Thursday, June 3, 2010

Question of the Day: When becoming serious with a partner, when or should you disclose previous marriages?

This question comes from a current Princeton Elite Club database member who recently discovered his fiance lied to him about her previous marriages. He was told he was becoming hubby #3, only to soon discover he was more in the ballpark of "Mr. 5th inning!" YIKES! Well, my theory is this: If she was willing to string him along and lie to him about how many strike-outs were called before him, what else was she omitting from the poor schmuck?

But then again, I'm an open book so maybe I'm too harsh a critic. I just feel that in order for a healthy relationship to sustain itself you need to be unabashedly yourself - warts and all. I think I have the opposite problem because I tend to just purge all my dirty laundry (well....not all) right from the get-go.
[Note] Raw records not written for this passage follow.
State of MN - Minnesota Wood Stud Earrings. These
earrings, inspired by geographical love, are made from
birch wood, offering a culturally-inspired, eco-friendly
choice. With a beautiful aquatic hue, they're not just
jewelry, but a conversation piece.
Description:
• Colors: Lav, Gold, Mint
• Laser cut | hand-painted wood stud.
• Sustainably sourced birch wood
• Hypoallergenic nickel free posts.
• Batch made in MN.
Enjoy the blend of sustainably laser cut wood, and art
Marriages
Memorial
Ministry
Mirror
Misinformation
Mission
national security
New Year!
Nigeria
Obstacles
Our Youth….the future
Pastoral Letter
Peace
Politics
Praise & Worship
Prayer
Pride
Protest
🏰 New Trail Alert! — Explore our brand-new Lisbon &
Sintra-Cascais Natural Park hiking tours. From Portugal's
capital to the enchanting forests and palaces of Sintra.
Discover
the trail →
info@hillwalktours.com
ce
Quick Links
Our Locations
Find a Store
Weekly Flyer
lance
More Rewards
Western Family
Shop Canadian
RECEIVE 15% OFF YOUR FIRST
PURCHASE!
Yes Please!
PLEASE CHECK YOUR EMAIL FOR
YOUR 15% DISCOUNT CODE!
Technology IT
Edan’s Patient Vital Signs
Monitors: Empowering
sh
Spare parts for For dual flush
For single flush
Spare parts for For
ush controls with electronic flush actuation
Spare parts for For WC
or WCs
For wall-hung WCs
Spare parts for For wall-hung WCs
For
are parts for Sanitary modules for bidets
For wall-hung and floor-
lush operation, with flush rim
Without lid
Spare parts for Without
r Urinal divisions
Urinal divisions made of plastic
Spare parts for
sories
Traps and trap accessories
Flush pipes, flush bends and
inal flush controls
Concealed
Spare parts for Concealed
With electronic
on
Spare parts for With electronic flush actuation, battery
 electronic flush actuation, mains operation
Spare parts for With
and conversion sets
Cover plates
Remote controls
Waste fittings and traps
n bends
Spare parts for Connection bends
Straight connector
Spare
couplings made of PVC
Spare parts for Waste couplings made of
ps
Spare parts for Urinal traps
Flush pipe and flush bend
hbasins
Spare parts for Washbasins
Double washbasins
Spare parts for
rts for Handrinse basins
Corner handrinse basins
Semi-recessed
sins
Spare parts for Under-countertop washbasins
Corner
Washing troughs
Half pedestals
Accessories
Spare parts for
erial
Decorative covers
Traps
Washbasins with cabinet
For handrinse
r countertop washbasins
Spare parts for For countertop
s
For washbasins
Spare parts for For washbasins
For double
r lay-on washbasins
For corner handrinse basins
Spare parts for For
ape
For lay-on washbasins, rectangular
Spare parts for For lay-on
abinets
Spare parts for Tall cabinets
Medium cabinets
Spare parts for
I figure, I'm sane (relatively), lively, energetic and eager and, while Lord knows I have my skeletons, why not put it all out there and let my guy determine if I'm worth stickin' around for. And if my past mistakes were too much for him to handle....see ya! Don't want ya anyways.

This said, however, I am not justifying or even remotely suggesting a string of bad marriages and broken-off engagements. (God dawg, one marriage gone by the wayside and I can't even commit to lunch!) But, the question pertains to full disclosure in a relationship. If you build it on a false fundamental premise, it will inevitably tear at the fabric of the relationship. If you have a past you aren't proud of and made some serious mistakes in relationships, don't you think you owe it to your partner, and to yourself, to inveil necessary information about how you've handled other serious relationships? It doesn't mean you haven't changed or that you aren't willing to, but you certainly don't want a mate to commit to you by default. I wonder if Elizabeth Taylor would be rootin' for Team Ms. Fabrication?